- **RECORD SET**:
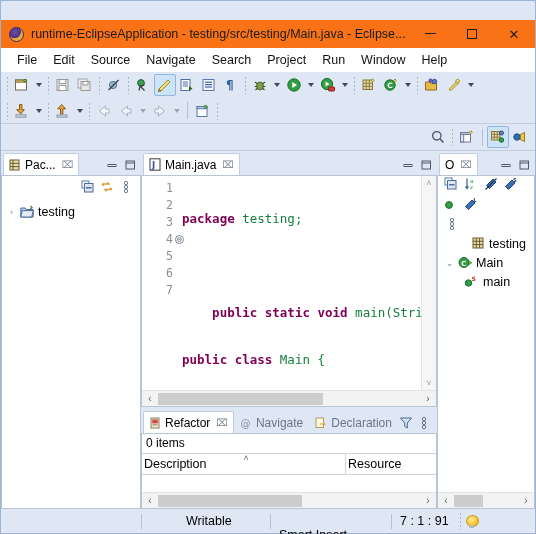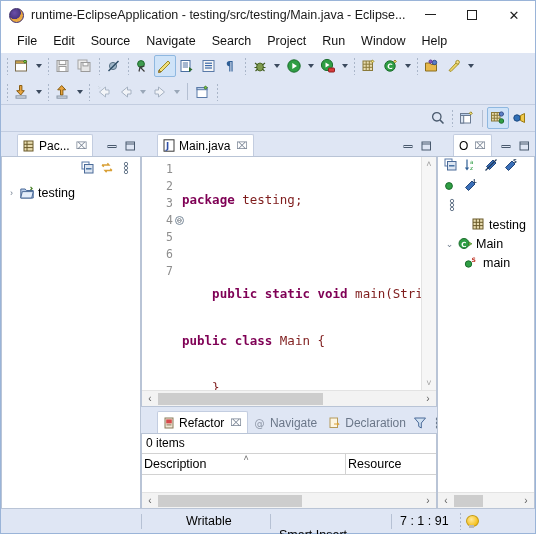--- a/index.html
+++ b/index.html
@@ -24,10 +24,11 @@
   
   .titlebar {
     height: 28px; min-height: 28px;
-    background: #ffffff;
+    background: #f97316;
     display: flex; align-items: center;
     padding-left: 8px;
     position: relative;
+    margin-top: 19px;
   }
   .eclipse-logo {
     width: 15px; height: 15px; border-radius: 50%;

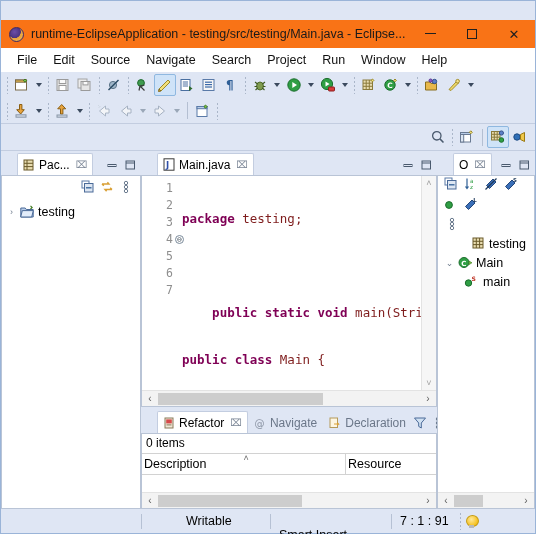--- a/index.html
+++ b/index.html
@@ -101,7 +101,7 @@
   .part { display: flex; flex-direction: column; background: #dfe6f4; overflow: hidden; }
   .part-tabs {
     height: 24px; min-height: 24px; display: flex; align-items: flex-end;
-    position: relative; padding-left: 16px; text-align: center;
+    position: relative; padding-left: 2px; text-align: center;
   }
   .ptab {
     height: 22px; display: flex; align-items: center; gap: 4px;

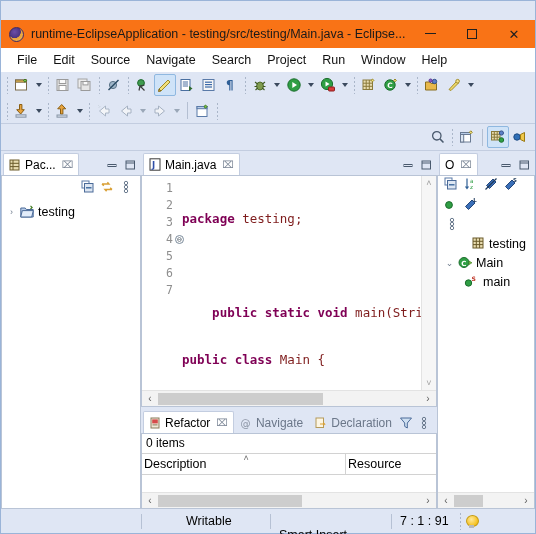--- a/index.html
+++ b/index.html
@@ -159,7 +159,7 @@
   }
   .cline { height: 17px; line-height: 17px; }
   .kw { color: #7f0055; font-weight: bold; }
-  .plain { color: #7f1d1d; }
+  .plain { color: #15803d; }
   .vscroll {
     width: 15px; background: #f6f6f6; border-left: 1px solid #e3e3e3;
     display: flex; flex-direction: column; align-items: center; justify-content: space-between;

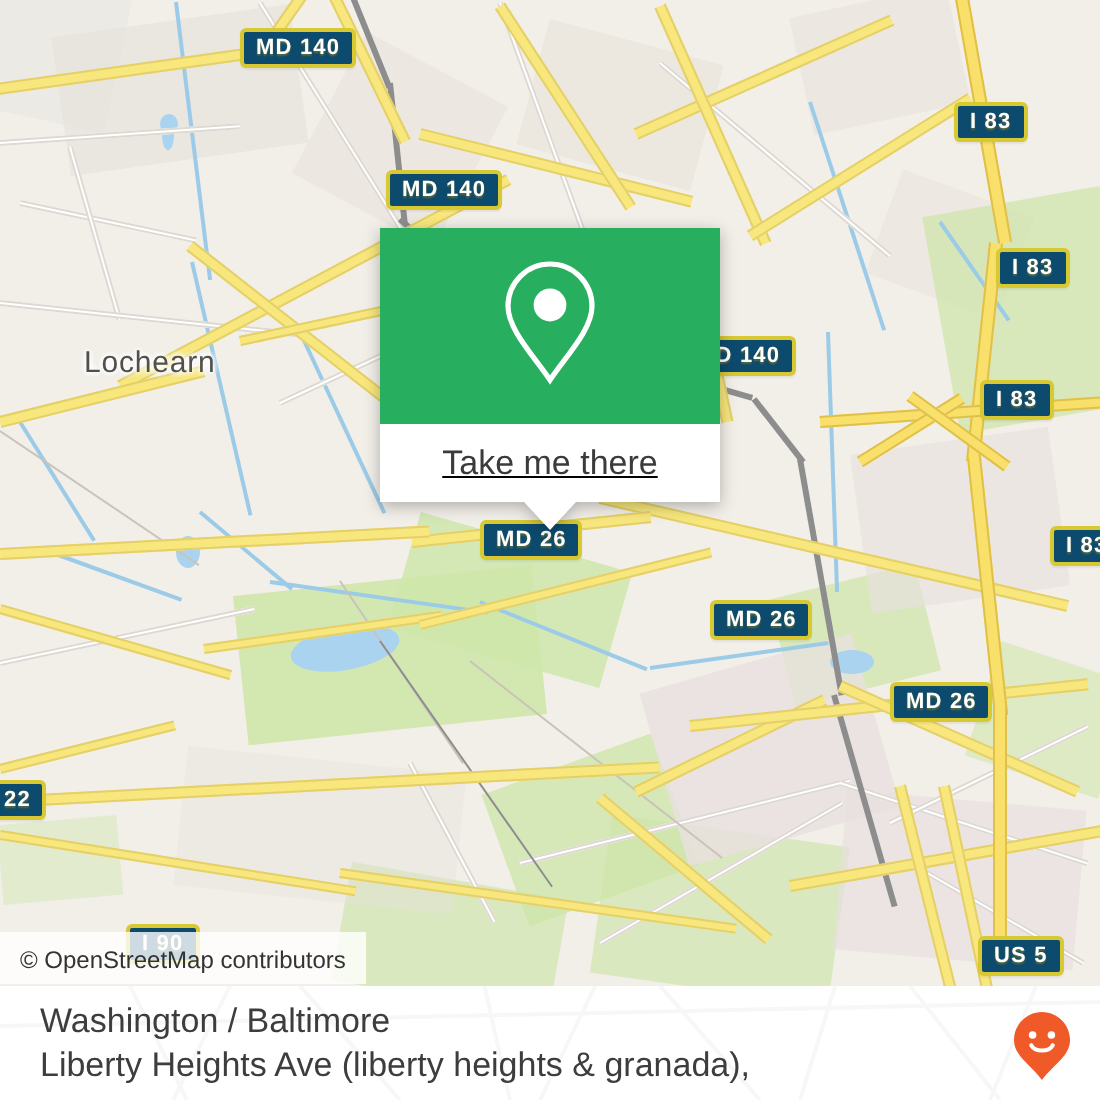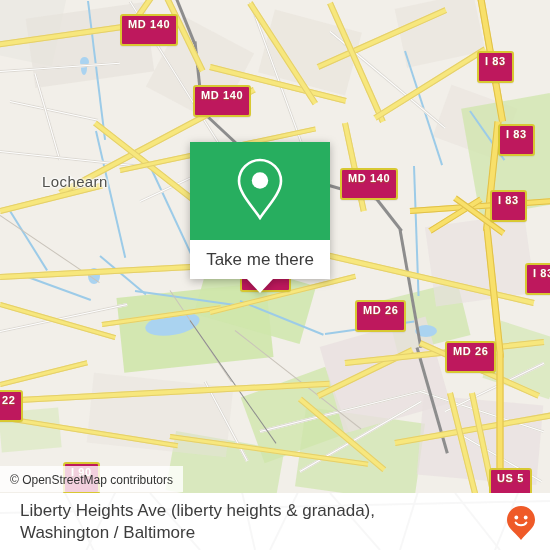--- a/index.html
+++ b/index.html
@@ -47,7 +47,7 @@
   
   .shield {
     position: absolute;
-    background: #be185d;
+    background: #0c4a6e;
     border: 2px solid #d8c832;
     border-radius: 3px;
     color: #ffffff;
@@ -55,7 +55,7 @@
     font-weight: bold;
     letter-spacing: 0.6px;
     line-height: 16px;
-    height: 32px;
+    height: 20px;
     padding: 0 6px;
     text-align: center;
     white-space: nowrap;

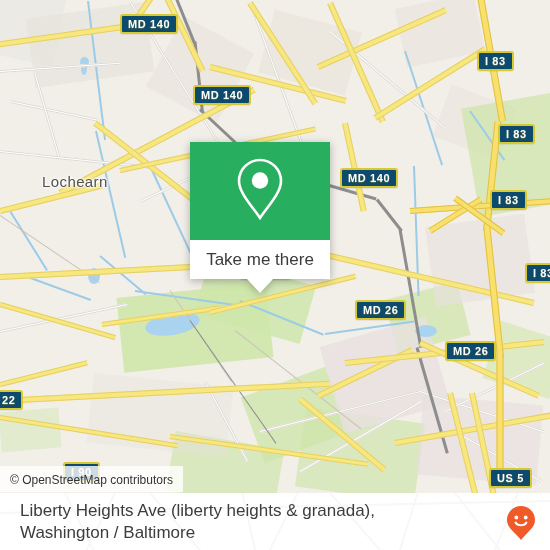--- a/index.html
+++ b/index.html
@@ -91,10 +91,11 @@
   #callout {
     position: absolute;
     left: 190px;
-    top: 142px;
-    width: 140px;
+    top: 114px;
+    width: 170px;
     z-index: 50;
     filter: drop-shadow(0 2px 4px rgba(0,0,0,.28));
+    text-decoration: underline;
   }
   #callout-top {
     height: 98px;

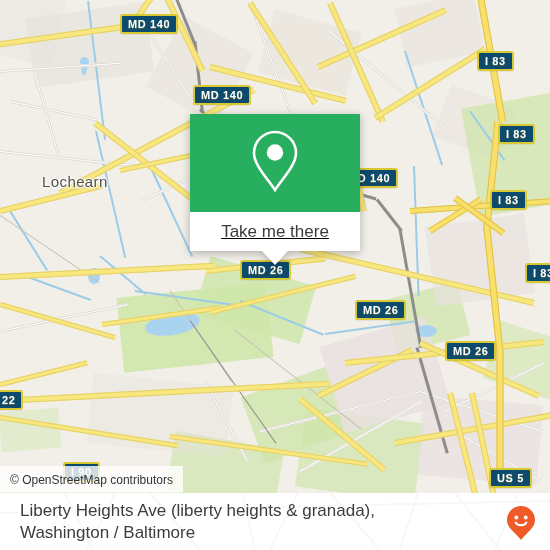--- a/index.html
+++ b/index.html
@@ -327,8 +327,8 @@
     </svg>
 
     <div id="footer-text">
+      <div>Washington / Baltimore</div>
       <div>Liberty Heights Ave (liberty heights &amp; granada),</div>
-      <div>Washington / Baltimore</div>
     </div>
 
     <div id="footer-logo">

- **DESCRIPTION OF THE TASK**:
All lines containing "flex" in the material above should appear in your reply, copied exactly.

- **FINAL ANSWER**:
     display: flex; align-items: center;
   .part { display: flex; flex-direction: column; background: #dfe6f4; overflow: hidden; }
     height: 24px; min-height: 24px; display: flex; align-items: flex-end;
     height: 22px; display: flex; align-items: center; gap: 4px;
     display: flex; flex-direction: column; align-items: center; justify-content: space-between;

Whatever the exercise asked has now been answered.